Begin at the line with "left eye: (98, 48)" and write out every line after it, exactly, through the last line below, adding nothing.

# RECORDS SUPPLIED:
* * *

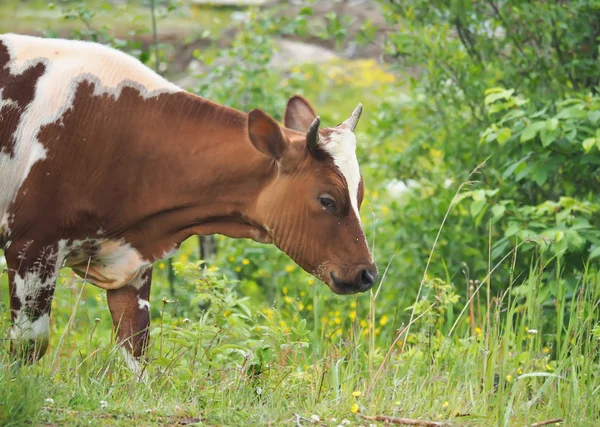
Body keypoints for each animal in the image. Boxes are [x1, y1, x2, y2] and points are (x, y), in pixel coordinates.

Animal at [0, 34, 376, 372]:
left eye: (359, 195)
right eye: (327, 199)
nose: (367, 274)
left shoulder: (132, 265)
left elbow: (135, 348)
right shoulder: (32, 248)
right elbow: (28, 346)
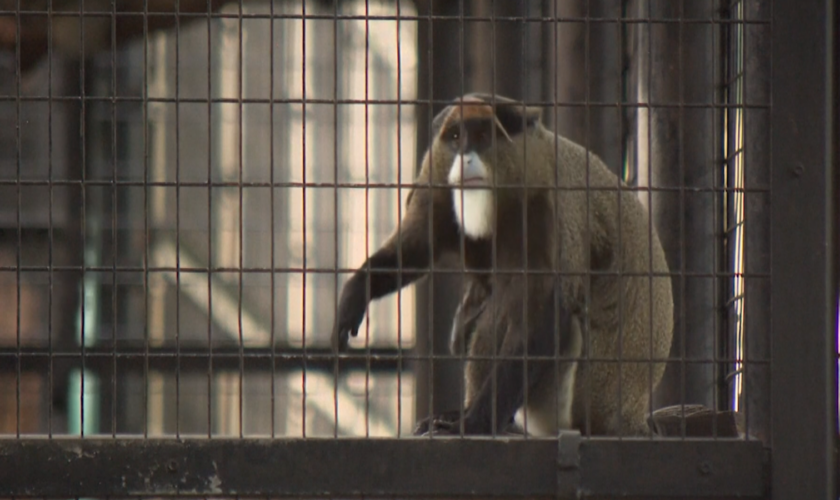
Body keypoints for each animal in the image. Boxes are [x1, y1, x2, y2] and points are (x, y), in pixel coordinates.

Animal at [332, 94, 672, 438]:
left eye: (483, 136)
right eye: (456, 137)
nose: (465, 157)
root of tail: (625, 416)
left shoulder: (549, 206)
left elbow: (545, 316)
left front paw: (474, 423)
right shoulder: (436, 174)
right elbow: (416, 248)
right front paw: (355, 293)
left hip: (562, 400)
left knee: (510, 304)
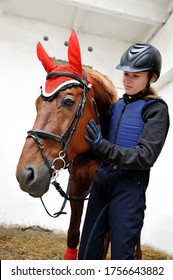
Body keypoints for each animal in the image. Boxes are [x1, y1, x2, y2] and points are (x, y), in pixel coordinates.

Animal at [15, 29, 141, 260]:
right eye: (37, 103)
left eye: (68, 101)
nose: (25, 174)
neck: (94, 152)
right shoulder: (77, 188)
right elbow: (74, 235)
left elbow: (102, 245)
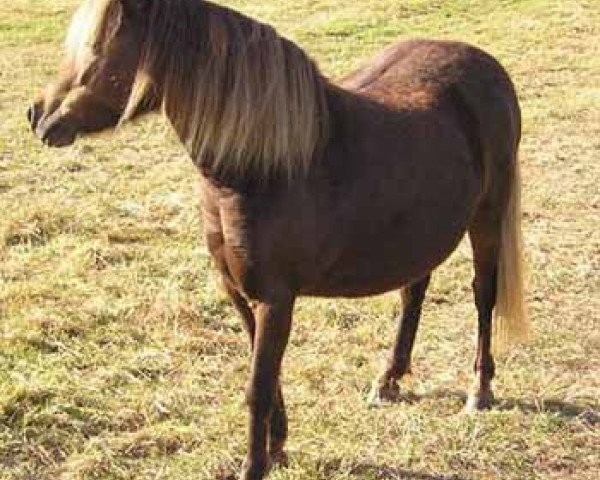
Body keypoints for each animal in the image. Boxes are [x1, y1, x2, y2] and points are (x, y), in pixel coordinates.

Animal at [28, 1, 528, 478]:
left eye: (98, 48)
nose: (38, 116)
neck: (260, 166)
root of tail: (489, 68)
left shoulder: (275, 299)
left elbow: (258, 387)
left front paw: (253, 465)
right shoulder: (239, 293)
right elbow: (268, 379)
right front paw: (277, 448)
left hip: (486, 219)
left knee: (483, 296)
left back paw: (479, 389)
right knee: (414, 292)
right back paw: (388, 380)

* * *

# YOUR SOLUTION:
left eye: (98, 48)
nose: (38, 116)
neck: (260, 166)
root of tail: (489, 68)
left shoulder: (275, 299)
left elbow: (258, 387)
left front paw: (253, 465)
right shoulder: (239, 293)
right elbow: (268, 379)
right front paw: (277, 448)
left hip: (486, 219)
left knee: (483, 296)
left back paw: (479, 389)
right knee: (414, 292)
right back paw: (388, 380)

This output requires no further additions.